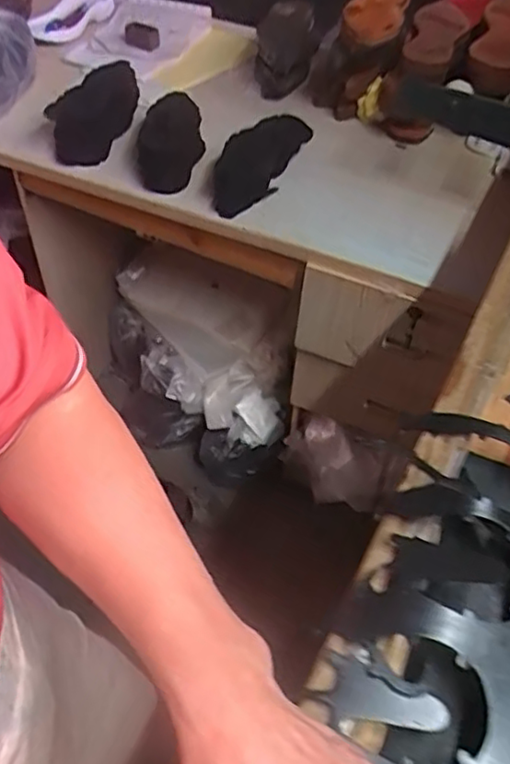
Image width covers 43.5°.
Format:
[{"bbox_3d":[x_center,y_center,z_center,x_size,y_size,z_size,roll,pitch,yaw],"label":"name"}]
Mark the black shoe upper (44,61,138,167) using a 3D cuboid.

Work to be completed :: Please print the listing above again word for word, without its pictures.

Exercise solution ::
Image width covers 43.5°.
Format:
[{"bbox_3d":[x_center,y_center,z_center,x_size,y_size,z_size,roll,pitch,yaw],"label":"name"}]
Mark the black shoe upper (44,61,138,167) using a 3D cuboid.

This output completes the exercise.